Hello!
My goal is to host a version of stable diffusion on Compute engine that I can use as a microservice to try to build apps with. Since I am a hobbyist, my plan was to power it up and down when I was actually using it to save a bit of money. I created this write up which describes my steps.
The first time I spin up the instance everything works as expected. I have to opt into installing the GPU, I follow the steps I outlined in the post and I can make requests to the compute instance.
However, when I restart the instance after shutting it down the docker image is unable to run because it doesn't have a driver for the GPU. I tried following the instructions from google for installing GPU drivers and sure enough `nvidia-smi` isn't installed.

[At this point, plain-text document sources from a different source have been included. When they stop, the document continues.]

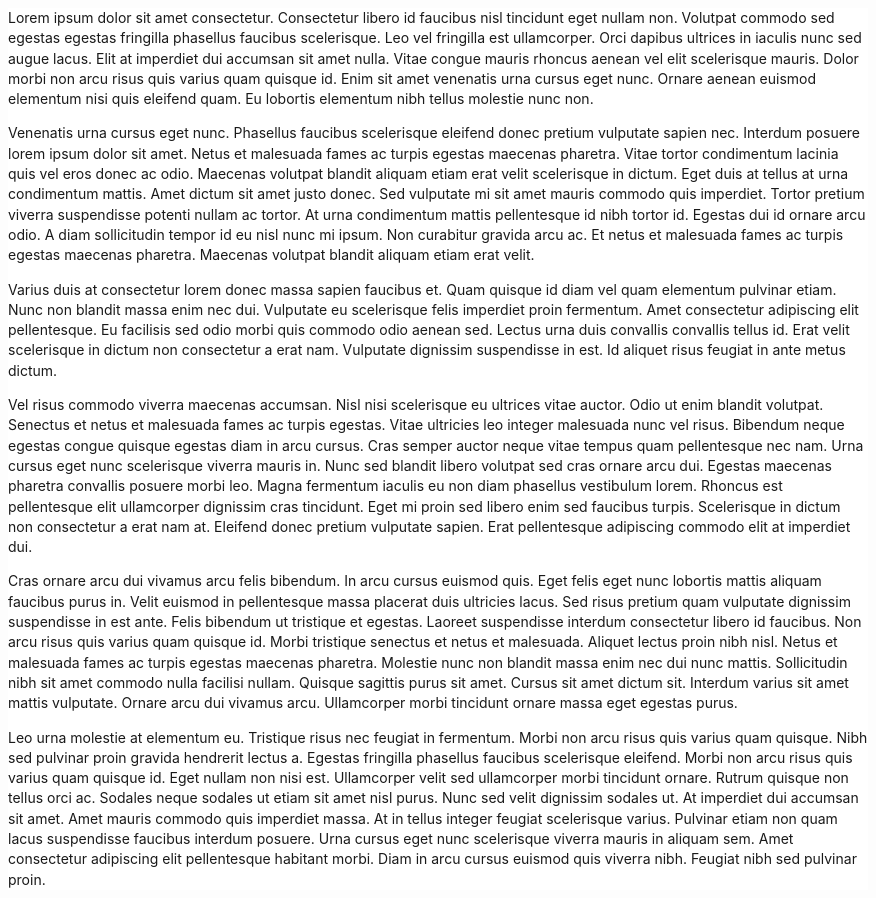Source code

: Lorem ipsum dolor sit amet consectetur. Consectetur libero id faucibus nisl tincidunt eget nullam non. Volutpat commodo sed egestas egestas fringilla phasellus faucibus scelerisque. Leo vel fringilla est ullamcorper. Orci dapibus ultrices in iaculis nunc sed augue lacus. Elit at imperdiet dui accumsan sit amet nulla. Vitae congue mauris rhoncus aenean vel elit scelerisque mauris. Dolor morbi non arcu risus quis varius quam quisque id. Enim sit amet venenatis urna cursus eget nunc. Ornare aenean euismod elementum nisi quis eleifend quam. Eu lobortis elementum nibh tellus molestie nunc non.

Venenatis urna cursus eget nunc. Phasellus faucibus scelerisque eleifend donec pretium vulputate sapien nec. Interdum posuere lorem ipsum dolor sit amet. Netus et malesuada fames ac turpis egestas maecenas pharetra. Vitae tortor condimentum lacinia quis vel eros donec ac odio. Maecenas volutpat blandit aliquam etiam erat velit scelerisque in dictum. Eget duis at tellus at urna condimentum mattis. Amet dictum sit amet justo donec. Sed vulputate mi sit amet mauris commodo quis imperdiet. Tortor pretium viverra suspendisse potenti nullam ac tortor. At urna condimentum mattis pellentesque id nibh tortor id. Egestas dui id ornare arcu odio. A diam sollicitudin tempor id eu nisl nunc mi ipsum. Non curabitur gravida arcu ac. Et netus et malesuada fames ac turpis egestas maecenas pharetra. Maecenas volutpat blandit aliquam etiam erat velit.

Varius duis at consectetur lorem donec massa sapien faucibus et. Quam quisque id diam vel quam elementum pulvinar etiam. Nunc non blandit massa enim nec dui. Vulputate eu scelerisque felis imperdiet proin fermentum. Amet consectetur adipiscing elit pellentesque. Eu facilisis sed odio morbi quis commodo odio aenean sed. Lectus urna duis convallis convallis tellus id. Erat velit scelerisque in dictum non consectetur a erat nam. Vulputate dignissim suspendisse in est. Id aliquet risus feugiat in ante metus dictum.

Vel risus commodo viverra maecenas accumsan. Nisl nisi scelerisque eu ultrices vitae auctor. Odio ut enim blandit volutpat. Senectus et netus et malesuada fames ac turpis egestas. Vitae ultricies leo integer malesuada nunc vel risus. Bibendum neque egestas congue quisque egestas diam in arcu cursus. Cras semper auctor neque vitae tempus quam pellentesque nec nam. Urna cursus eget nunc scelerisque viverra mauris in. Nunc sed blandit libero volutpat sed cras ornare arcu dui. Egestas maecenas pharetra convallis posuere morbi leo. Magna fermentum iaculis eu non diam phasellus vestibulum lorem. Rhoncus est pellentesque elit ullamcorper dignissim cras tincidunt. Eget mi proin sed libero enim sed faucibus turpis. Scelerisque in dictum non consectetur a erat nam at. Eleifend donec pretium vulputate sapien. Erat pellentesque adipiscing commodo elit at imperdiet dui.

Cras ornare arcu dui vivamus arcu felis bibendum. In arcu cursus euismod quis. Eget felis eget nunc lobortis mattis aliquam faucibus purus in. Velit euismod in pellentesque massa placerat duis ultricies lacus. Sed risus pretium quam vulputate dignissim suspendisse in est ante. Felis bibendum ut tristique et egestas. Laoreet suspendisse interdum consectetur libero id faucibus. Non arcu risus quis varius quam quisque id. Morbi tristique senectus et netus et malesuada. Aliquet lectus proin nibh nisl. Netus et malesuada fames ac turpis egestas maecenas pharetra. Molestie nunc non blandit massa enim nec dui nunc mattis. Sollicitudin nibh sit amet commodo nulla facilisi nullam. Quisque sagittis purus sit amet. Cursus sit amet dictum sit. Interdum varius sit amet mattis vulputate. Ornare arcu dui vivamus arcu. Ullamcorper morbi tincidunt ornare massa eget egestas purus.

Leo urna molestie at elementum eu. Tristique risus nec feugiat in fermentum. Morbi non arcu risus quis varius quam quisque. Nibh sed pulvinar proin gravida hendrerit lectus a. Egestas fringilla phasellus faucibus scelerisque eleifend. Morbi non arcu risus quis varius quam quisque id. Eget nullam non nisi est. Ullamcorper velit sed ullamcorper morbi tincidunt ornare. Rutrum quisque non tellus orci ac. Sodales neque sodales ut etiam sit amet nisl purus. Nunc sed velit dignissim sodales ut. At imperdiet dui accumsan sit amet. Amet mauris commodo quis imperdiet massa. At in tellus integer feugiat scelerisque varius. Pulvinar etiam non quam lacus suspendisse faucibus interdum posuere. Urna cursus eget nunc scelerisque viverra mauris in aliquam sem. Amet consectetur adipiscing elit pellentesque habitant morbi. Diam in arcu cursus euismod quis viverra nibh. Feugiat nibh sed pulvinar proin.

bryantwolf@stable-diffusion-api:~$ sudo nvidia-smi
sudo: nvidia-smi: command not found
So I follow those instructions and end up with:
bryantwolf@stable-diffusion-api:~$ sudo nvidia-smi
Tue Oct 11 17:59:54 2022
+-----------------------------------------------------------------------------+
| NVIDIA-SMI 495.46 Driver Version: 495.46 CUDA Version: 11.5 |
|-------------------------------+----------------------+----------------------+
| GPU Name Persistence-M| Bus-Id Disp.A | Volatile Uncorr. ECC |
| Fan Temp Perf Pwr:Usage/Cap| Memory-Usage | GPU-Util Compute M. |
| | | MIG M. |
|===============================+======================+======================|
| 0 Tesla T4 Off | 00000000:00:04.0 Off | 0 |
| N/A 56C P0 29W / 70W | 0MiB / 15109MiB | 0% Default |
| | | N/A |
+-------------------------------+----------------------+----------------------+
+-----------------------------------------------------------------------------+
| Processes: |
| GPU GI CI PID Type Process name GPU Memory |
| ID ID Usage |
|=============================================================================|
| No running processes found |
+-----------------------------------------------------------------------------+
but when I try to run a docker image that requires GPU I end up with this error message
Running 'script/download-weights <my huggingface api key>' in Docker with the current directory mounted as a volume...
docker: Error response from daemon: could not select device driver "" with capabilities: [[gpu]].
ⅹ Docker is missing required device driver
Is there something about the restart process I don't understand that might help me mitigate this problem?